Return, unchanged, the lines of the listing below from the line containing "order: Rosales" up to and including the line containing "common name: Dropwort".
*** RECORDS FOR THIS EXERCISE ***
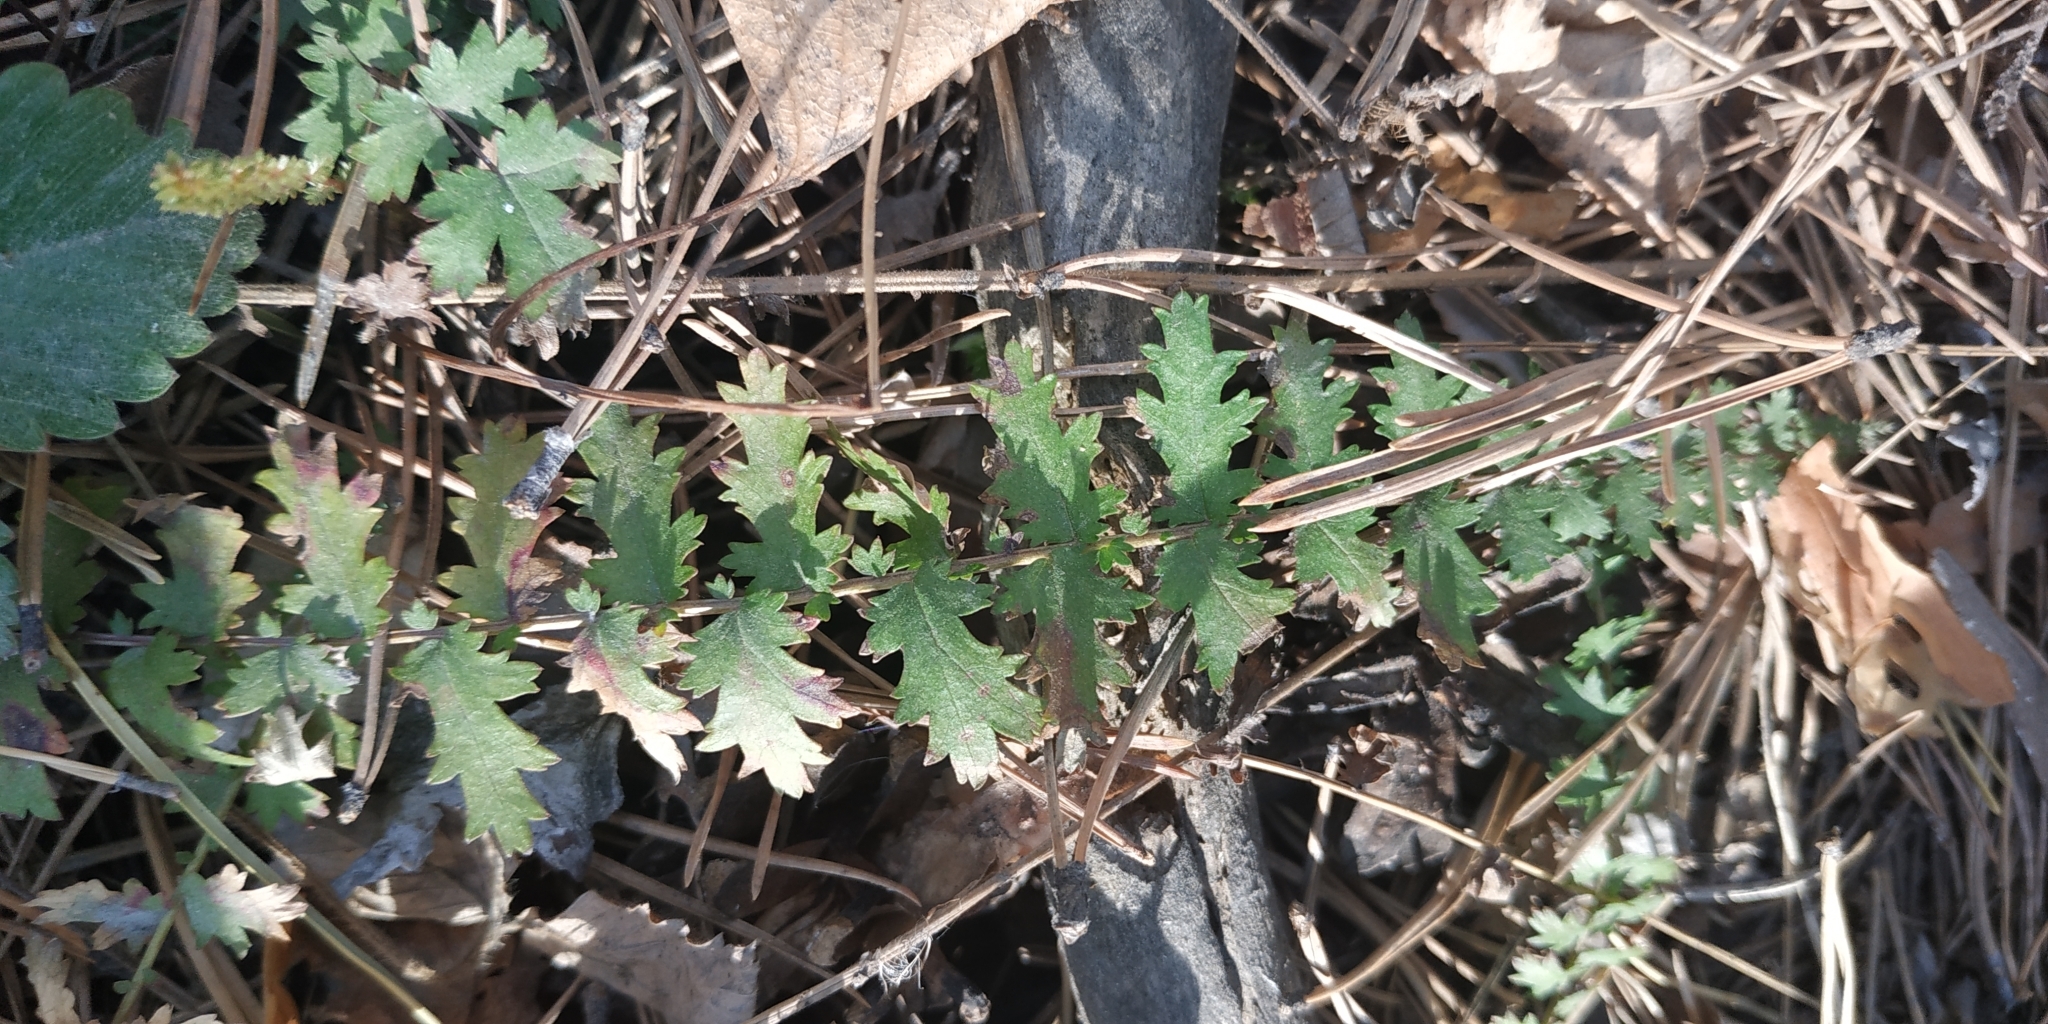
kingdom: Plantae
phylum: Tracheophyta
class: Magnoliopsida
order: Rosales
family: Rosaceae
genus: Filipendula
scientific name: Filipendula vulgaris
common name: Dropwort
***
*** RECORDS FOR THIS EXERCISE ***
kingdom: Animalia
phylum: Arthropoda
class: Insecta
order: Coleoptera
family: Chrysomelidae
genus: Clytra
***
WRITTEN ANSWER
order: Rosales
family: Rosaceae
genus: Filipendula
scientific name: Filipendula vulgaris
common name: Dropwort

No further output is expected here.